All publications, patents, patent applications and other documents cited in this application are hereby incorporated by reference in their entireties for all purposes to the same extent as if each individual publication, patent, patent application or other document were individually indicated to be incorporated by reference for all purposes. In the event that there are any inconsistencies between the teachings of one or more of the references incorporated herein and the present disclosure, the teachings of the present specification are intended.

Claims

What is claimed is:

1. A use of an anti-BAFFR antibody or a binding fragment for the manufacture of a medicament for use in the treatment of SLE in a subject in need thereof, wherein the anti-BAFFR antibody or binding fragment thereof is to be administered at a therapeutically effective dose.

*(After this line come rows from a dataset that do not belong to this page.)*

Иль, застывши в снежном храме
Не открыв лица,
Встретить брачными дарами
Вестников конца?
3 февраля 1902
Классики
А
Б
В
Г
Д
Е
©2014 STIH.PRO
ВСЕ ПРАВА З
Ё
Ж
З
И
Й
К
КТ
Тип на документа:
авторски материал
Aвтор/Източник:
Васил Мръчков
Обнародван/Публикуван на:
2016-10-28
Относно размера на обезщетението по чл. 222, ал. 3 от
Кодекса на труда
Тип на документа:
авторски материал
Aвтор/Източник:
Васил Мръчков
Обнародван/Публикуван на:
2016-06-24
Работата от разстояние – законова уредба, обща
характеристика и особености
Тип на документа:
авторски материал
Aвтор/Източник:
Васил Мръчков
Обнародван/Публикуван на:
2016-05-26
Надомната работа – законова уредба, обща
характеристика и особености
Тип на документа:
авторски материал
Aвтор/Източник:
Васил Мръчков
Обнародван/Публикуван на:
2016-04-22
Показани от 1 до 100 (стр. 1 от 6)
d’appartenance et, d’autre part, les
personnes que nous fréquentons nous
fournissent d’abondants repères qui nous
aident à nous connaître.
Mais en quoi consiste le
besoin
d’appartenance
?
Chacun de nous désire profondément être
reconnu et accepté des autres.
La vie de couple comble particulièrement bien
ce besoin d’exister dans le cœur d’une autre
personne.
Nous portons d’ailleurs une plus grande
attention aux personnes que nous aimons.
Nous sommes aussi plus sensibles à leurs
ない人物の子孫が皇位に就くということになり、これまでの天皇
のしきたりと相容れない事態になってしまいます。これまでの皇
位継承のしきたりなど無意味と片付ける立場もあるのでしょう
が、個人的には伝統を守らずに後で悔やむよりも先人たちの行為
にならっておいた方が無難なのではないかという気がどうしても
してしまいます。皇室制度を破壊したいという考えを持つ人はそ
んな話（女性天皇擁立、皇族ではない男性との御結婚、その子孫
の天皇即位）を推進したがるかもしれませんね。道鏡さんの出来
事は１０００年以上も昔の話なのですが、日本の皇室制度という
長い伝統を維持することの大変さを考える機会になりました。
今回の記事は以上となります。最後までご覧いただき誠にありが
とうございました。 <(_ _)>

2. The use according to claim 1, wherein the anti-BAFFR antibody or binding fragment thereof comprises CDR-H1, CDR-H2, and CDR-H3 having the amino acid sequences of SEQ ID NO:3, SEQ ID NO:4, and SEQ ID NO:5, and CDR-L1, CDR-L2, and CDR-L3 having the amino acid sequences of SEQ ID NO:6, SEQ ID NO:7, and SEQ ID NO:8, respectively.

3. The use according to claim 2, wherein the anti-BAFFR antibody or binding fragment thereof comprises a heavy chain variable region having the amino acid sequence of SEQ ID NO: 1 and a light chain variable region having the amino acid sequence of SEQ ID NO: 2

4. The use according to any one of claim 1, wherein the anti-BAFFR antibody or binding fragment thereof is ianalumab or a binding fragment thereof.

5. The use according to claim 4, wherein the anti-BAFFR antibody or binding fragment thereof is to be administered at a dose of about 50 mg to about 300 mg.

6. The use according to claim 5, wherein the anti-BAFFR antibody or binding fragment thereof is to be administered at a dose of about 150 mg to about 300 mg.

7. The use according to claim 5, wherein the anti-BAFFR antibody or binding fragment thereof is to be administered at a dose of about 300 mg.

8. The use according to claim 1, wherein said subject is a patient with SLE who previously had an inadequate response to prior treatment with standard-of-care SLE therapy.

9. The use according to claim 1, wherein prior to treatment with the anti-BAFFR antibody or binding fragment thereof, said subject was administered at least one steroid.

10. The use according to claim 9, wherein prior to treatment with the anti-BAFFR antibody or binding fragment thereof, the SLE was inadequately controlled by the prior treatment with the steroid.

11. The use according to claim 1, wherein during treatment with the anti-BAFFR antibody or binding fragment thereof, said subject is concomitantly administered a steroid, e.g. a corticosteroid (CS) or with disease modifying anti-rheumatic drug (DMARD) (e.g., methotrexate or an imidazol derivative (e.g., azathioprine, mizoribine) or mycophenolic acid derivatives (e.g., mycophenolate mofetil)).

12. The use according to claim 11, wherein the corticosteroid is a glucocorticoid (e.g., methylprednisolone, prednisolone, prednisone).

13. The use according to claim 1, wherein the dose of the anti-BAFFR antibody or binding fragment thereof, administered to the patient is 300 mg, which is administered as two separate subcutaneous administrations in a volume of 1 mL each from a formulation comprising 150 mg/ml of the anti-BAFFR antibody or binding fragment thereof.

14. The use according to claim 1, wherein the anti-BAFFR antibody or binding fragment thereof is administered to the subject once every 4 weeks (+/−3 days).

15. The use according to claim 1, wherein the anti-BAFFR antibody or binding fragment thereof is administered to the subject once every 12 weeks (+/−3 days).